So che era un giorno d’estate, che io ero un bimbo e che mia mamma doveva aver preferito investire i soldi in farina piuttosto che dal dentista, infatti i suoi incisivi inferiori (i denti di sotto per capirsi) erano come limati proprio al pari della gengiva.
Mi trovavo sul piano di Castello, su quel prato tra il boschetto di querce ed il serbatoio dell’acqua, quello cilindrico con il tetto a cupola. Ricordo che il babbo aveva questionato con la mamma per via di mio fratello Remo – ormai adolescente – che era andato a trovare i signori Parenti che allora abitavano all’ultimo piano del palazzo Inghirami, sul lato prospicente via di Castello. E ciò proprio mentre «la caserma» andava incontro ad un destino difficile; con le virgolette perché a quel tempo lo stabile della milizia fascista – quasi appiccicato al palazzo Inghirami dalla parte della Spalletta – aveva usurpato il titolo anche a quella dei Carabinieri di Piazza. Era «la caserma» per antonomasia.

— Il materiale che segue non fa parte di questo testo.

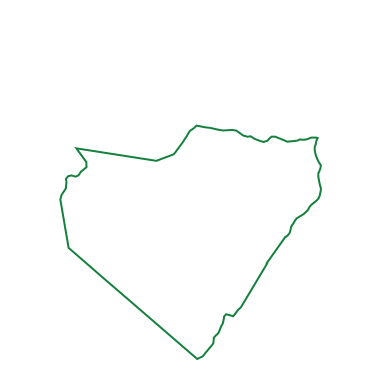 Barre De L'Isle, Castries, Saint Lucia, rotated 311°
{"feature_id": "8701671B51325698675387", "entity_name": "Barre De L'Isle", "entity_type": "district", "adm_level": 2, "iso_a3": "LCA", "parent_name": "Saint Lucia", "parent_adm1": "Castries", "projection": "equal_earth", "projection_center": [-60.956, 13.925], "detail": "fine", "context": "isolated", "style": "outline", "palette": "green", "viewbox_px": 384, "rotation_deg": 311, "n_neighbors": 0, "source": "geoboundaries", "source_scale": "gbopen_adm2", "svg_char_len": 5525}
<svg xmlns="http://www.w3.org/2000/svg" viewBox="0 0 384 384"><g transform="rotate(311 192 192)"><path d="M149.1,76.1L145.6,91.3L145.4,92.5L143.4,94.3L141.5,96.1L134.4,94.9L130.2,95.4L128.0,94.5L127.4,94.2L127.0,93.5L125.3,90.0L122.5,88.1L119.2,88.3L118.3,89.3L117.2,90.7L111.8,94.5L111.6,94.5L108.8,94.9L104.4,95.4L100.0,97.5L68.9,135.5L68.9,178.0L68.9,182.3L69.1,221.8L69.3,279.0L69.4,305.5L75.0,307.9L75.3,307.9L75.6,307.9L76.1,307.9L76.7,307.9L77.6,307.9L79.5,307.7L80.5,307.7L82.3,307.7L84.6,307.6L87.0,307.6L87.9,307.6L88.7,307.6L89.8,307.5L90.5,307.5L91.9,307.2L92.6,306.8L92.9,306.6L93.5,306.2L94.3,305.6L95.5,304.7L95.9,304.4L96.2,304.2L96.5,304.1L98.2,304.1L98.7,304.1L100.1,304.2L101.3,304.4L101.7,304.4L102.2,304.4L103.2,304.3L103.6,304.3L105.6,303.6L105.8,303.5L106.8,303.2L107.8,302.8L108.5,302.6L109.4,302.3L110.4,302.0L112.0,301.7L113.1,301.4L113.8,301.0L114.2,300.8L115.1,300.4L115.7,300.0L116.4,299.6L117.5,299.0L117.8,298.9L118.4,298.4L118.7,298.2L119.3,297.9L120.4,297.9L122.1,298.0L122.6,298.8L123.3,300.3L123.5,300.7L123.9,301.6L124.1,301.8L124.1,302.1L124.3,302.5L124.7,303.2L124.9,303.7L125.0,304.2L125.3,304.6L125.5,304.6L126.0,304.6L126.6,304.5L127.2,304.5L127.6,304.5L127.9,304.5L128.3,304.5L128.5,304.5L128.8,304.4L129.2,304.4L129.4,304.4L129.6,304.4L130.1,304.4L131.1,304.3L133.2,304.1L135.7,304.4L136.8,304.6L187.4,295.6L187.4,295.1L187.6,295.1L188.3,295.0L218.5,292.0L219.4,291.9L219.7,292.1L220.0,292.4L220.3,292.5L220.5,292.5L221.0,292.6L221.3,292.6L221.6,292.7L221.8,292.7L222.1,292.7L222.4,292.7L223.1,292.7L223.3,292.7L223.6,292.7L223.8,292.7L224.0,292.7L224.6,292.6L224.9,292.6L225.2,292.5L225.5,292.4L226.0,292.2L226.4,292.0L226.9,291.8L227.1,291.7L227.3,291.6L227.5,291.5L228.2,291.1L228.7,290.8L229.3,290.5L229.5,290.4L230.2,290.0L230.7,289.7L231.1,289.7L231.4,289.5L231.9,289.4L232.4,289.4L232.6,289.4L232.9,289.3L233.2,289.2L233.5,289.2L233.9,289.2L234.3,289.2L234.6,289.1L235.1,289.1L235.3,289.0L235.6,288.9L235.9,288.8L236.5,288.7L236.8,288.7L237.0,288.7L237.7,288.6L238.2,288.5L238.5,288.5L238.7,288.4L238.9,288.3L239.2,288.4L239.6,288.3L240.1,288.3L240.4,288.3L240.7,288.3L240.9,288.4L241.1,288.5L241.4,288.5L241.7,288.6L242.1,288.7L242.3,288.8L242.8,289.0L243.2,289.1L243.5,289.1L244.1,289.3L244.3,289.4L244.5,289.4L244.8,289.6L245.3,289.8L245.5,289.8L245.8,289.9L246.5,290.1L246.8,290.2L247.1,290.3L247.5,290.4L247.9,290.5L248.1,290.6L248.4,290.7L248.6,290.7L248.9,290.8L249.1,290.8L249.5,290.8L250.0,291.0L250.4,291.0L250.6,291.0L251.0,291.0L251.5,291.1L252.0,291.1L252.3,291.1L252.5,291.1L253.0,291.2L253.7,291.3L254.0,291.3L254.3,291.3L254.5,291.3L254.8,291.2L255.0,291.2L255.9,290.9L256.1,290.9L256.6,290.8L257.0,290.7L257.6,290.5L257.9,290.5L258.1,290.5L258.5,290.5L258.8,290.5L259.1,290.5L259.3,290.5L259.7,290.5L260.1,290.5L260.4,290.5L260.7,290.5L261.1,290.5L261.4,290.6L261.7,290.6L261.9,290.7L262.2,290.8L262.4,290.8L262.6,290.8L262.8,290.8L263.2,291.0L263.5,291.0L264.0,291.0L264.6,291.1L264.8,291.1L265.0,291.2L265.3,291.3L265.6,291.3L265.9,291.4L266.3,291.5L266.7,291.5L267.3,291.6L267.6,291.7L267.8,291.7L268.2,291.7L268.5,291.7L268.9,291.7L269.1,291.7L269.4,291.7L269.7,291.7L270.1,291.6L270.4,291.5L270.7,291.5L270.9,291.4L271.2,291.4L271.5,291.3L271.7,291.2L272.0,291.2L272.7,290.9L272.9,290.8L273.5,290.5L273.7,290.4L274.3,290.1L274.5,289.9L274.8,289.8L275.1,289.6L275.4,289.5L276.0,289.1L276.3,289.0L276.5,288.8L277.0,288.5L277.2,288.4L277.7,288.2L278.1,287.9L278.3,287.7L278.5,287.6L278.9,287.2L279.2,287.1L279.4,286.7L279.6,286.4L280.0,285.9L280.2,285.6L280.4,285.3L280.6,284.9L280.8,284.5L281.0,284.2L281.6,283.4L281.8,283.2L282.1,282.8L282.5,282.2L282.8,281.9L282.9,281.7L283.2,281.3L283.7,280.8L284.2,280.0L284.4,279.8L284.8,279.3L285.3,278.6L285.5,278.4L285.6,278.2L285.8,278.0L286.2,277.6L286.4,277.4L286.7,277.1L287.0,276.8L287.2,276.6L287.5,276.3L287.9,276.0L288.2,275.7L288.4,275.5L288.7,275.3L289.1,275.1L289.3,274.9L289.6,274.9L289.9,274.9L290.3,274.7L290.6,274.6L290.9,274.6L291.3,274.4L291.7,274.3L292.0,274.2L292.5,274.0L292.8,273.9L293.2,273.7L293.7,273.5L294.2,273.3L294.5,273.1L294.9,272.9L295.2,272.7L295.7,272.4L296.0,272.1L296.3,272.0L296.6,271.8L296.7,271.5L296.9,271.2L296.9,270.9L297.0,270.5L297.2,270.1L297.2,269.6L297.4,269.3L297.5,269.0L297.6,268.6L297.7,268.2L297.9,267.8L298.0,267.5L298.1,267.3L298.2,267.0L298.3,266.7L298.5,266.3L298.6,266.0L298.7,265.7L298.9,265.3L299.1,264.9L299.2,264.6L299.3,264.4L299.4,264.2L299.7,263.7L299.9,263.3L300.0,263.0L300.3,262.5L300.5,262.2L300.7,261.8L300.9,261.4L301.1,261.1L301.5,260.6L301.7,260.3L301.8,260.1L302.2,259.6L302.7,258.9L302.9,258.7L303.4,258.0L303.7,257.6L304.2,257.1L304.4,256.9L304.6,256.7L304.8,256.5L305.0,256.3L305.1,256.2L305.4,255.9L305.6,255.8L305.9,255.5L306.3,255.3L306.5,255.2L306.9,255.0L307.4,254.7L307.7,254.6L307.9,254.5L308.2,254.4L308.4,254.3L309.0,254.3L309.3,254.0L309.5,253.8L309.8,253.6L310.4,253.3L310.7,253.1L311.2,252.8L311.6,252.6L312.0,252.5L312.7,252.2L313.3,251.9L313.6,251.8L313.9,251.7L314.1,251.6L314.3,251.6L315.1,251.5L314.6,250.1L311.5,246.5L306.8,243.9L304.5,241.8L302.2,238.7L300.3,238.1L296.8,235.0L292.5,230.9L290.6,225.1L288.3,218.4L286.0,215.8L283.3,215.3L280.2,215.3L276.7,213.2L274.8,209.0L273.2,204.4L272.5,199.7L270.1,197.6L268.2,193.5L267.8,188.8L267.4,185.1L265.1,181.5L262.0,178.4L258.5,174.7L255.5,169.6L252.4,163.8L249.3,159.2L246.6,154.5L245.0,151.9L240.8,151.4L236.5,150.3L230.7,151.4L223.4,152.4L217.2,152.9L211.0,153.4L208.3,153.4L192.1,144.6L165.8,102.7L149.1,76.1Z" fill="none" stroke="#15803d" stroke-width="2"/></g></svg>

> Sommario, La seconda guerra mondiale nel volterrano
A parte il pericolo del fuoco che giustamente preoccupava mio padre, c’erano gli scoppi intermittenti che nulla avevano a che vedere con quel che fa un buon ciocco nel camino, erano munizioni. Non so quando «la caserma» avesse cominciato a bruciare, so che qualche giorno prima mio fratello ed io eravamo penetrati per primi nello stabile abbandonato dai fascisti e fra coperte, scarpe e materassi (oro a quei tempi) avevamo preso due tesori: mio fratello una maschera antigas ed io una baionetta dell 1891 con l’impugnatura bruciata e che mi ostinavo a chiamare «pugnalino».

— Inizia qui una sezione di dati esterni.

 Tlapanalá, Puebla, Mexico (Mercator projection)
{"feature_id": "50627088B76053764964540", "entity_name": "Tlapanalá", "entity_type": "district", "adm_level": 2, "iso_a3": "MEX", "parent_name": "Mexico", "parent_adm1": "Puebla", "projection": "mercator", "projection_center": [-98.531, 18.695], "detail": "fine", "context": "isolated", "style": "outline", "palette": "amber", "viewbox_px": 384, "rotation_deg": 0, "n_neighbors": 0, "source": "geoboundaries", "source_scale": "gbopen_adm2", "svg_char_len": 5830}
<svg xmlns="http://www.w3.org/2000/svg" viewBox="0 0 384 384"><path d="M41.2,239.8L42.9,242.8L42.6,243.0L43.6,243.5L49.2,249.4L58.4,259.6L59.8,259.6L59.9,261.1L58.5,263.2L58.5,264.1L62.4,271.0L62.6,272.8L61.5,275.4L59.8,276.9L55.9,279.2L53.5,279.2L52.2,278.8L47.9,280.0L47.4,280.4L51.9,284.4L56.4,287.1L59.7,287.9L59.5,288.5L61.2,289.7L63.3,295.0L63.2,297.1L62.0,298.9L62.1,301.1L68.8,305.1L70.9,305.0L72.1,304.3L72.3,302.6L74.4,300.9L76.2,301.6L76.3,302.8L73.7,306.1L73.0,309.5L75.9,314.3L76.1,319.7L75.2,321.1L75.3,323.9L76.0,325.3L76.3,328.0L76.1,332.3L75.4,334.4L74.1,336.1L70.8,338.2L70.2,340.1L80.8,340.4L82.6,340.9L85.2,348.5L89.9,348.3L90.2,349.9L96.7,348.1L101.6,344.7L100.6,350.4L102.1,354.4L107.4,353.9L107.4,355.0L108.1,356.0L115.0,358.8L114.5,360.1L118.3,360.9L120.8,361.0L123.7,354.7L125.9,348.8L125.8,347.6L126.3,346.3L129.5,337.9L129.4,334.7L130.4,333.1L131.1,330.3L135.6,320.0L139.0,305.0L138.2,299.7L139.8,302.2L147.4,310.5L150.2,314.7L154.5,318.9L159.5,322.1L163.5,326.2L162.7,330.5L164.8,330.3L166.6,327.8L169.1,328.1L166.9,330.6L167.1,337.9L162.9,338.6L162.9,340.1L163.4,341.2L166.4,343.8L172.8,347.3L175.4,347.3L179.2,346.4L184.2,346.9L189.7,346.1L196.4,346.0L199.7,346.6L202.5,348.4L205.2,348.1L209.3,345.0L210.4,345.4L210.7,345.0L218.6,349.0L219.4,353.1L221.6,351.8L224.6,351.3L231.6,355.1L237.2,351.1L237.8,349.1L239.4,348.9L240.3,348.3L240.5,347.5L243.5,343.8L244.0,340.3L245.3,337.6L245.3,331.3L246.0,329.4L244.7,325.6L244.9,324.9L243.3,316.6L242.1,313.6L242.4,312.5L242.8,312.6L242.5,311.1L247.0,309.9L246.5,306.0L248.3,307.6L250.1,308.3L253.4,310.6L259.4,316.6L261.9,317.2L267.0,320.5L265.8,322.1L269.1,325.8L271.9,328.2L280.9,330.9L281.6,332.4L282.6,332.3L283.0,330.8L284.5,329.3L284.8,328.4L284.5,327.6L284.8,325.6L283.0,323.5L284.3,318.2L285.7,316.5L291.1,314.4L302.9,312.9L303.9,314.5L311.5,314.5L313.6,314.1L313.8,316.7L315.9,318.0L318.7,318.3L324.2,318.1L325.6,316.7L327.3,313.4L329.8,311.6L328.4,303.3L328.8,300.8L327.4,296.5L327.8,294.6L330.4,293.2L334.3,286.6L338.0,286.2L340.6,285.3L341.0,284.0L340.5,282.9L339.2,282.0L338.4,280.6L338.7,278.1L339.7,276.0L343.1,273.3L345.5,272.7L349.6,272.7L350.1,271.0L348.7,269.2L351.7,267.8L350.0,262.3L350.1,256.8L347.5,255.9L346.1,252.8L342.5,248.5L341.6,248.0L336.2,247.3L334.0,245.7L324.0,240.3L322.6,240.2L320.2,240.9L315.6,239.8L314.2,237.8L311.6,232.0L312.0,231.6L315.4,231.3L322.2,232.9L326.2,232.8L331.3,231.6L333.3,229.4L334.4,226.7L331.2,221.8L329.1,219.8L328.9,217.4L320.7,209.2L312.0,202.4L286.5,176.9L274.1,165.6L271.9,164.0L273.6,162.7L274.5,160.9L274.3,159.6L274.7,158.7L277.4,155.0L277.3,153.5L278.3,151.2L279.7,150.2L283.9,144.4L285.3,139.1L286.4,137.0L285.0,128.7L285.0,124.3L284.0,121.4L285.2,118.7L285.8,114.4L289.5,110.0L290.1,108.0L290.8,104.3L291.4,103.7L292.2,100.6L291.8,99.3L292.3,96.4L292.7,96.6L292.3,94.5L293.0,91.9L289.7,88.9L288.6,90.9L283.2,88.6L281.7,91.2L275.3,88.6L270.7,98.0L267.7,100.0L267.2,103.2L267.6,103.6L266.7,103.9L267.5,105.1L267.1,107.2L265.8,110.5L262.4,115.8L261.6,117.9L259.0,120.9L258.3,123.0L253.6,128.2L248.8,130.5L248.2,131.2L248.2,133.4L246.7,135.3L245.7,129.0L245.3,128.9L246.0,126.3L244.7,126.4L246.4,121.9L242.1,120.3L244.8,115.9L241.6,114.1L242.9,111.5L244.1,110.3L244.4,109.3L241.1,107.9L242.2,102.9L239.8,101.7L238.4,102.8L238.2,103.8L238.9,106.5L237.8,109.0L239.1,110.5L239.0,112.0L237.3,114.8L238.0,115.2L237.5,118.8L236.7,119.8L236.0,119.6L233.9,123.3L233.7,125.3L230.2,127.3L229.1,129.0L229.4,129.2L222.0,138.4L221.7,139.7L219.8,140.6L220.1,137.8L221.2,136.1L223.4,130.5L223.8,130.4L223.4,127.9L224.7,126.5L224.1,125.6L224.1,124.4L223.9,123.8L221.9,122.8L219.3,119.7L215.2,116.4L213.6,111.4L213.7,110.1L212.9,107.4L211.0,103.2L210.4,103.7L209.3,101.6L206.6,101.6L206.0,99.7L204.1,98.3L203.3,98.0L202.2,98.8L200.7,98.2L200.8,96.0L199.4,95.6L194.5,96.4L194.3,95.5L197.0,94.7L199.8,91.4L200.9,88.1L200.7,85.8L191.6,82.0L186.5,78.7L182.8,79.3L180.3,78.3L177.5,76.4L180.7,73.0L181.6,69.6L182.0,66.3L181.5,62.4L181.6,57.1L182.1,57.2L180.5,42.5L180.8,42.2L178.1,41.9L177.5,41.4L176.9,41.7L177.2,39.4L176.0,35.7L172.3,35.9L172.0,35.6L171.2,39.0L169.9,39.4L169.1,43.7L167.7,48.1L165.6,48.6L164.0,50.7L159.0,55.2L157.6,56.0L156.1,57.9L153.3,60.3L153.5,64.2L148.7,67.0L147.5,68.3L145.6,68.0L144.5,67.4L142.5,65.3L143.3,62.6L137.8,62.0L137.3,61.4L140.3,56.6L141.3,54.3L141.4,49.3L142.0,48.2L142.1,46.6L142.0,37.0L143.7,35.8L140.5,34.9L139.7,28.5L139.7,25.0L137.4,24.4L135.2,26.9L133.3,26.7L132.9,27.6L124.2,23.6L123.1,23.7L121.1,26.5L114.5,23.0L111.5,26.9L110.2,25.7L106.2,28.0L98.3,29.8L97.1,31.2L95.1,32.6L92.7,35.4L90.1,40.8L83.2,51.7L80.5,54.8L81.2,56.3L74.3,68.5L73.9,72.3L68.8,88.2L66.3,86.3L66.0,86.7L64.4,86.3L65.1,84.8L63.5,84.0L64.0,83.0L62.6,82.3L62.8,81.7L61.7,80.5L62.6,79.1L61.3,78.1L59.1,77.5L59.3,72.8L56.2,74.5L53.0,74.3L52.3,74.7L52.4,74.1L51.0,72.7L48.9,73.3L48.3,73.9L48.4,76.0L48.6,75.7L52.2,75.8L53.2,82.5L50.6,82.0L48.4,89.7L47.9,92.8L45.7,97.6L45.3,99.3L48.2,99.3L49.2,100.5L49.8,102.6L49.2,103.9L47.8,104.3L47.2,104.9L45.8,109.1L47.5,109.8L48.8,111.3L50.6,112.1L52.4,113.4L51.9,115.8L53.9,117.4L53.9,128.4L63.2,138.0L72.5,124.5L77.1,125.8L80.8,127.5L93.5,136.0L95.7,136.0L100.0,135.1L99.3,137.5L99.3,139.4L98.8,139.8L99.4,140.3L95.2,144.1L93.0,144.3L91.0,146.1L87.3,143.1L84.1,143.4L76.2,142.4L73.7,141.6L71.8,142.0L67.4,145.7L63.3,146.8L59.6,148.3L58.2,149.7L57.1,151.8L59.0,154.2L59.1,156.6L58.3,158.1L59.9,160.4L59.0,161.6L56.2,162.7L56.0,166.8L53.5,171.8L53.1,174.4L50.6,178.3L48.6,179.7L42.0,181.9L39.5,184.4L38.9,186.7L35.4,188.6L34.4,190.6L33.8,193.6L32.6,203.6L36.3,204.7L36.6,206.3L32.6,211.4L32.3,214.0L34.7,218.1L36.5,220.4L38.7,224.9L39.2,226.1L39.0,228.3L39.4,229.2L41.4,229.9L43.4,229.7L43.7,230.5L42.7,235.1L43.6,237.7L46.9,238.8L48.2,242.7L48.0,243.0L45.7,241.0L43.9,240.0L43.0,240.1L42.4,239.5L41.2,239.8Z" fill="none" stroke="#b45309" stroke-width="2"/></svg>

Ritornando a quel giorno ricordo che mio padre decise di andare a prendere mio fratello ed il modo con cui lo disse non mi parve promettere niente di buono per lui. Era appena andato via dal piano di Castello che arrivò la fine del mondo. Un profondo boato, come un lungo tuono nel sereno di luglio e poi il buio, un buio greve e tangibile in cui nevicava nero, erano fogli e veline carbonizzati che andavano in mille frammenti appena toccavano qualcosa. Mi ritrovai fra le braccia della mamma e – passato un minuto o mezz’ora – quando il nero si dilatò, ricordo che notai sulla faccia annerita di mia madre frammenti neri di «neve» fin dentro le barbe dei denti di sotto.
Come Dio volle arrivarono il babbo e mio fratello, ma mio padre se ne andò di nuovo. Disse che tra le macerie deila caserma c’erano Giulio, Averardo e Urio, tre nostri vicini di casa di via di Castello che erano andati a spengere l’incendio e che bisognava tirarli fuori.
Poco più tardi nella strada vidi passare mio padre che portava sulle spalle un fagotto nero, era Giulio Spinelli. Lo portò a casa sua e sul letto gli tagliò i vestiti con e forbici. Ricordo che gli tolse i guanti: dopo ho saputo che era il derma che si era staccato netto e preciso dal gomito in giù. Ricordo anche che mio fratello, mandato a chiamare la Misericordia, tornò di corsa dicendo che all’incrocio dei Ponti con via dei Marchesi alcuni tedeschi su una cingoletta sparavano su chiunque mettesse il naso fuori e che avevano smesso quando un prete, Don Volpi, si era messo a braccia aperte in mezzo alla strada urlando non so che cosa.
Pianti e gridi per tutta la via, la mia quieta via di Castello. E pianti anche per me. Ora me ne vergogno, ma allora, a quattro anni, se il comignolo di casa divelto dallo scoppio riempie con mattoni e fuliggine il tegame di zucca messo sul focolare, e, se in conseguenza di ciò, bisognava andare a letto senza cena, credete, era una tragedia nella tragedia.